AB İLE GÜMRÜK BİRLİĞİ DEVAM EDECEK Mİ?
Gümrük Birliği noktasında, şu anda Almanya diğer Avrupa ülkeleri olsun yeniden bu sürecin devamı için adım atmadıkları takdirde, bizim kaybedeceğimiz bir şey yok. Biz yolumuza aynı şekilde devam ederiz. Geri kabul (anlaşması) konusunda biz üzerimize düşeni yaptık ama AB taahhütlerini yerine getirmedi. Ne yazık ki AB üyesi ülkelerin bazıları Türkiye konusunda düzgün davranmıyor. Ama önemli değil. Önemli olan Türkiye’nin dimdik ayakta sağlam durmayı başarmasıdır.”
ERKEN SEÇİM AÇIKLAMASI
(Erken seçim mi olacak?) İşimize bakalım. Erken seçim yaparsak, bu israf olur. Erken seçim israf olur. İşimize bakmamız lazım.”

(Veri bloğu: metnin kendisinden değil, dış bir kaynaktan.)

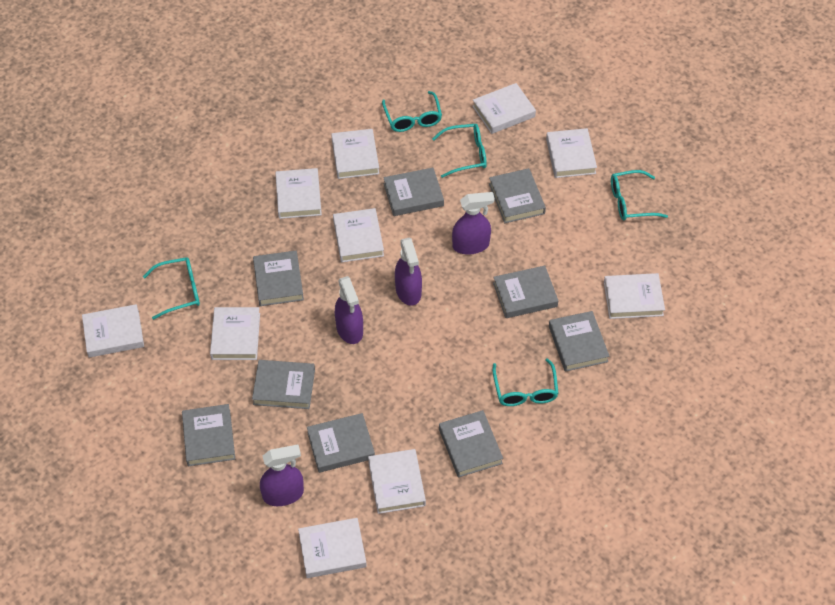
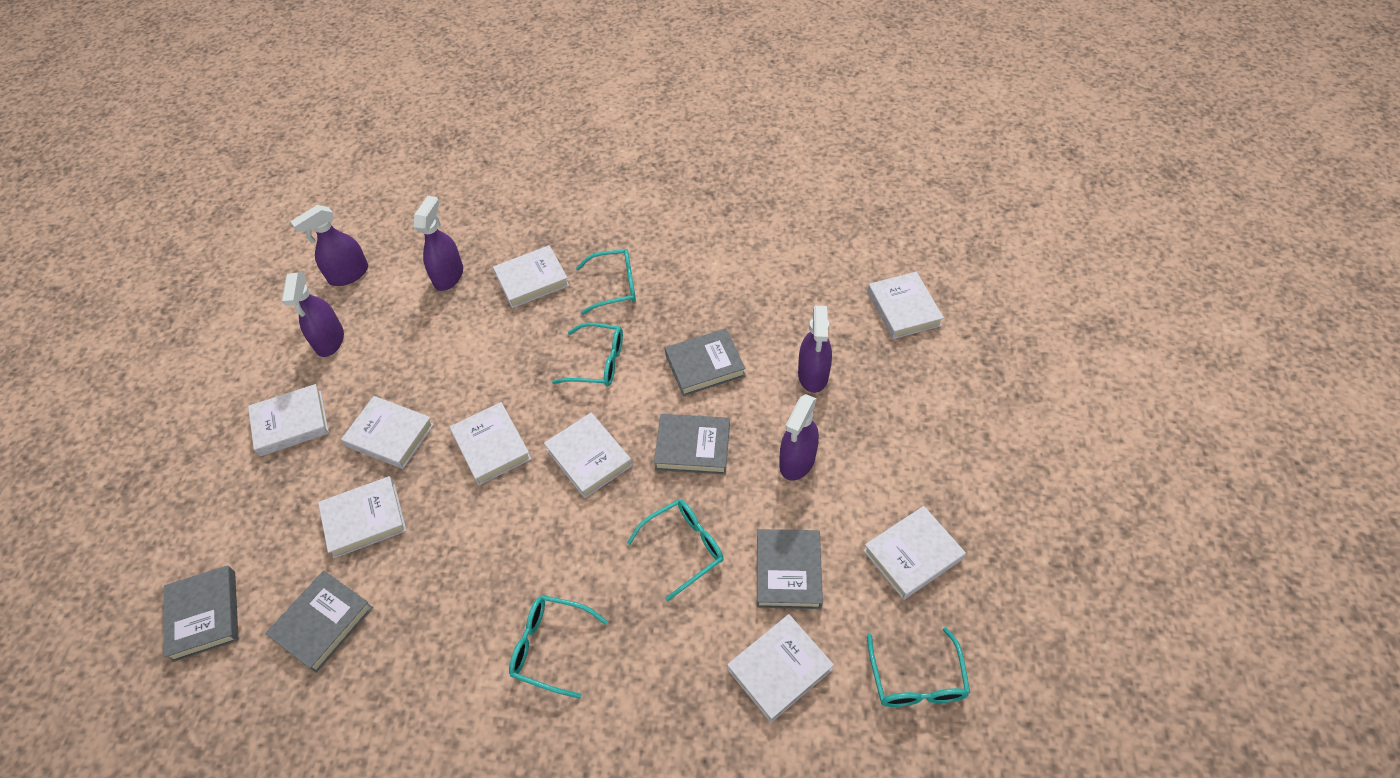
grey book: 9 -> 5
purple spray bottle: 4 -> 5
white book: 10 -> 9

'ATATÜRK'ÜN KOLTUĞUNU BEN GÖRDÜM'
“BİZ iyi yoldayız, iyi gidiyoruz, her geçen gün daha iyi olacağız. Bunun için sağlam durmak lazım. Kılıçdaroğlu gibi durmamak lazım; onlar zaten Türkiye’nin aleyhine çalışıyor, onların kimlerle ortak hareket ettiği belli. (Bir gazetecinin, ‘Atatürk’ün partisi CHP’nin başında, Atatürk’ün koltuğunda oturuyor’ sözleri üzerine) Doğru bir tanımlama değil. Kılıçdaroğlu, Deniz Baykal’dan aldığı koltukta oturuyor. Onun Atatürk’ün koltuğu ile ne alakası var? O Atatürk’ün oturduğu koltukları görmemiştir bile. Ama ben gördüm. Çankaya’da gördüm.”